Sabtu, Juli 14, 2012

IA YANG MENGATUP, JADILAH KUTUB


IA YANG MENGATUP, JADILAH KUTUB
Hamiddin

Darinya aku mengerti bahasa birahi
Darinya aku memahami kata-kata
Darinya aku mulai menanam kecupan dan desahan
Darinya aku mengenal tutur
Darinya aku melahirkan bisikan-bisikan

Sudah lama aku memperhatikannya, bibir yang terkatup mengeram ribuan galaksi tempat berotasinya planet-planet. Kutub-kutubnya membeku, butiran saljunya menjadi musim gugur.  Disanalah kemudian bunga-bunga menyemai wanginya setelah lama ia memendam hasrat dalam rahim gigil dan gelora untuk bertahan hidup. Guratannya mengembalikan aku pada masa lalu, dimana debu-debu kuusap dan kukecap menjadi gelora, hingga aku bisa bertahan lebih lama berada disampingnya. Jangan biarkan ia mengatup terlalu lama sebab aku akan beranjak pergi meninggalkan dukanya.
Pernah aku bertanya, kenapa embun enggan pergi darinya… aku terlalu lemah dan tak berhasrat membiarkan ia sendiri, sebab aku telah menemukan ruang dan bilik untuk melukis, mencipta puisi, merajut kenangan, memintal kesendirian, dan menggali kelelakianku, jawabnya.
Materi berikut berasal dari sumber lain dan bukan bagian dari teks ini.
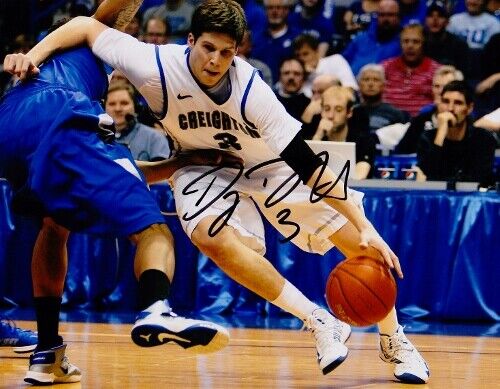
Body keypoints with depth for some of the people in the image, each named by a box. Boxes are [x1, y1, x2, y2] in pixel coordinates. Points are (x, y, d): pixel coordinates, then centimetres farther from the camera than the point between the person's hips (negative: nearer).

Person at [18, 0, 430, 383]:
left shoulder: (251, 91, -33)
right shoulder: (157, 68, -31)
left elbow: (307, 165, -31)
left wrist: (366, 228, -35)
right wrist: (34, 54, -34)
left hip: (269, 161, 0)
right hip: (203, 164, 1)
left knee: (360, 243, -8)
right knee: (211, 235, -31)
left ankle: (395, 341, 17)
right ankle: (321, 323, -19)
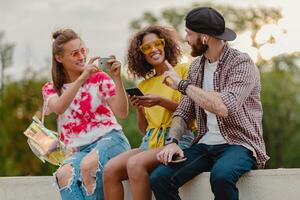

Seperti itulah, jika lekukan dan kulumannya dimaknai dengan satu bahasa, bahasa birahi penuh cinta bukan bahasa cinta penuh sayang dan kata-kata mesra. Bagi siapa saja, dilarang menjadi penduduk tetap dalam dirinya, carilah kota lain yang lebih pantas dan lebih bermakna, sebab aku tak ingin orang lain memilikinya walau hanya getarnya yang bisa kurasakan dari jauh, di ruang sunyi, sendiri.
Berhari-hari aku menetap, menatap, dan berharap, suatu ketika aku akan memberi laut dan serpihan mutiara agar kilatannya menaklukkan seisi jagad raya, biar seluruh alam mengerti bahwa tak ada yang lebih berarti mengulumnya dengan bait-bait puisi. Dari gelora laut di sela-selanya, aku ingin menyemai garam dan lokan, sebab aku sudah lama mengadu rindu dan kegelisahan hanya untuk mencicipi oksigen kesungguhan cintanya yang berhembus dari aroma mawar dan semerbak melatinya. Bagiku ia bukan sedekar birahi atau kanvas yang sewaktu-waktu bisa aku lukis dengan berbagai warna, ia adalah senjata untuk menaklukkan siapa saja, termasuk diriku dan ia sendiri.
            Ia yang mengatup, jadilah kutub dan hanya aku yang boleh menggigil dalam deru badainya. Ia adalah horisonku yang sewaktu-waktu mengatarkanku pada sebuah teluk, tempat pertemuan dua dunia, kau dan aku.